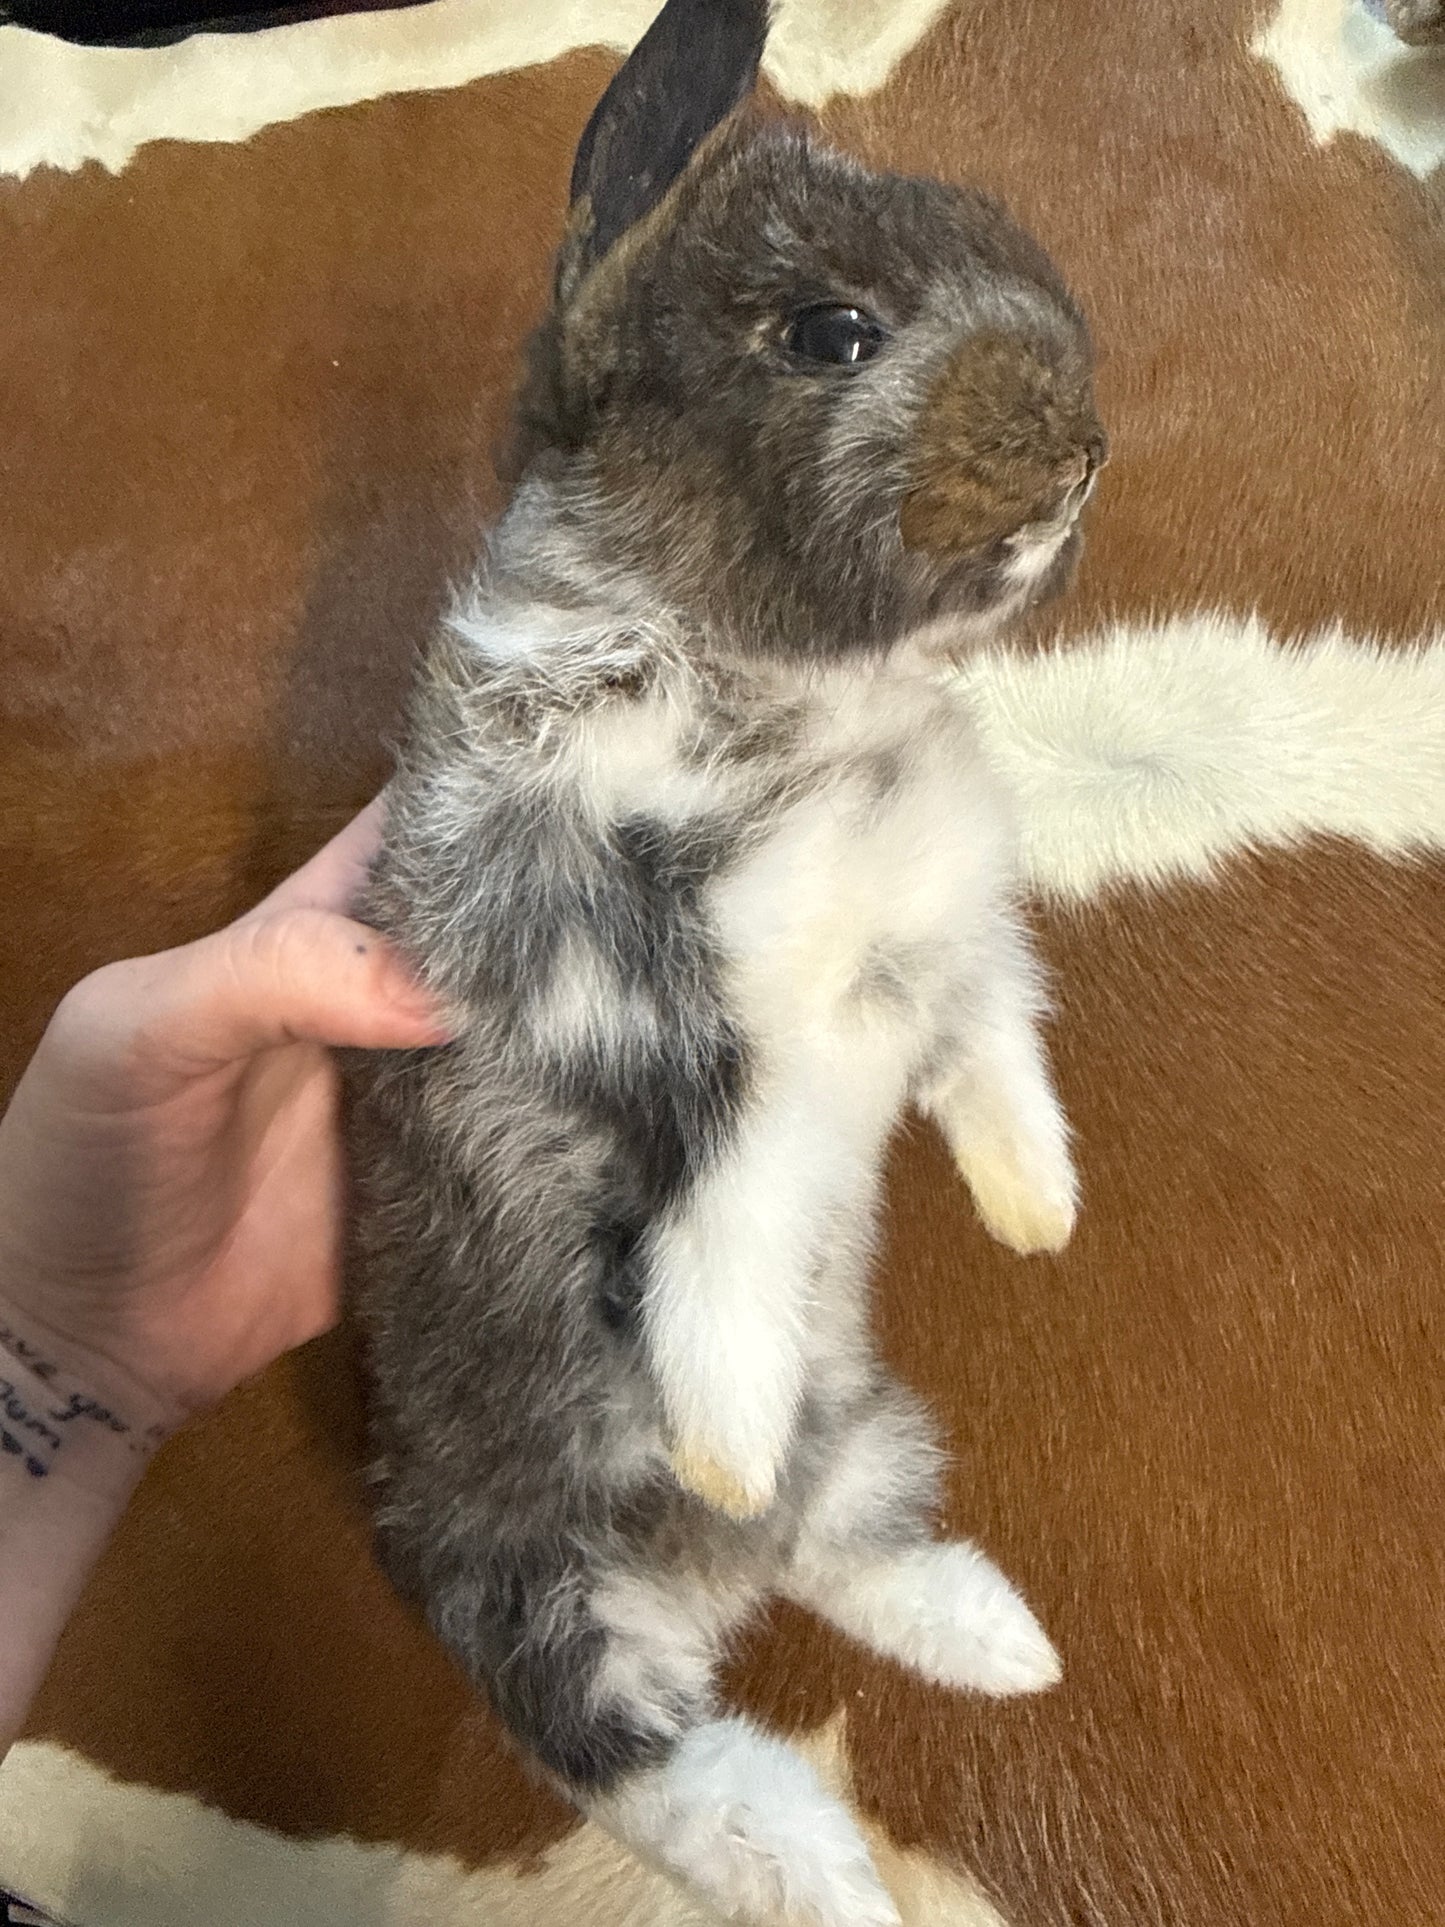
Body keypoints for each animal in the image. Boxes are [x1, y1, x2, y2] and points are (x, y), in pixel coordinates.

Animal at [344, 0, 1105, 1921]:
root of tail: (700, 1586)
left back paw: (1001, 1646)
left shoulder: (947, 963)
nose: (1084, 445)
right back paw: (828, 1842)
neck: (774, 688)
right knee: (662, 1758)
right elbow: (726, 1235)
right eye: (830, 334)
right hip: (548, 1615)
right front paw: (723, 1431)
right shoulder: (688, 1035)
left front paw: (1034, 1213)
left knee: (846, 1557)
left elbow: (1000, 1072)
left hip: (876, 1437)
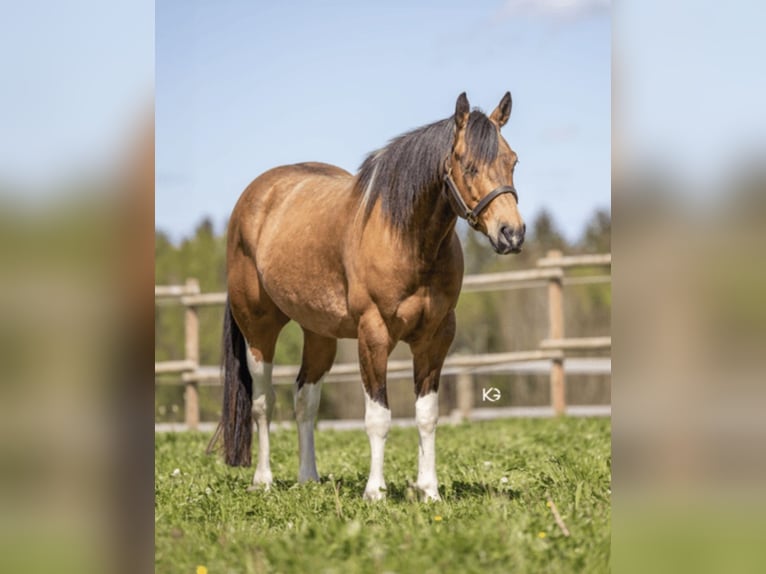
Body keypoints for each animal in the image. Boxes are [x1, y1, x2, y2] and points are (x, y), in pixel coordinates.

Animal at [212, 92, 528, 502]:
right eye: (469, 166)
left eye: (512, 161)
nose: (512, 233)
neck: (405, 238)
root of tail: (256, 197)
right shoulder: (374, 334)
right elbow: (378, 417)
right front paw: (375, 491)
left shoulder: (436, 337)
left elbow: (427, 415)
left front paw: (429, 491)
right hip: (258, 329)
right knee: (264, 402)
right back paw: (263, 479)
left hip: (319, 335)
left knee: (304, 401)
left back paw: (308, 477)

- - -

* PROMPT: Return the listing above word for word. Keep the images out.

* ANSWER TO THIS TASK:
Body keypoints for each animal in the image. Boxes are [x1, y1, x2, y2] and points are (x, y), in pixel coordinates.

Animal at [344, 0, 1105, 1921]:
root of tail: (700, 1586)
left back paw: (1001, 1646)
left shoulder: (947, 963)
nose: (1084, 445)
right back paw: (828, 1842)
neck: (774, 688)
right knee: (662, 1758)
right elbow: (726, 1235)
right eye: (830, 334)
right hip: (548, 1615)
right front paw: (723, 1431)
right shoulder: (688, 1035)
left front paw: (1034, 1213)
left knee: (846, 1557)
left elbow: (1000, 1072)
left hip: (876, 1437)
Body keypoints for each animal in the image. Boxes are [x1, y1, x2, y2] and points are (x, y), in pixel coordinates.

Animal at [212, 92, 528, 502]:
right eye: (469, 166)
left eye: (512, 161)
nose: (512, 233)
neck: (405, 238)
root of tail: (256, 197)
right shoulder: (374, 334)
right elbow: (378, 417)
right front paw: (375, 491)
left shoulder: (436, 337)
left elbow: (427, 415)
left front paw: (429, 491)
right hip: (258, 329)
right knee: (264, 402)
right back paw: (263, 479)
left hip: (319, 335)
left knee: (304, 401)
left back paw: (308, 477)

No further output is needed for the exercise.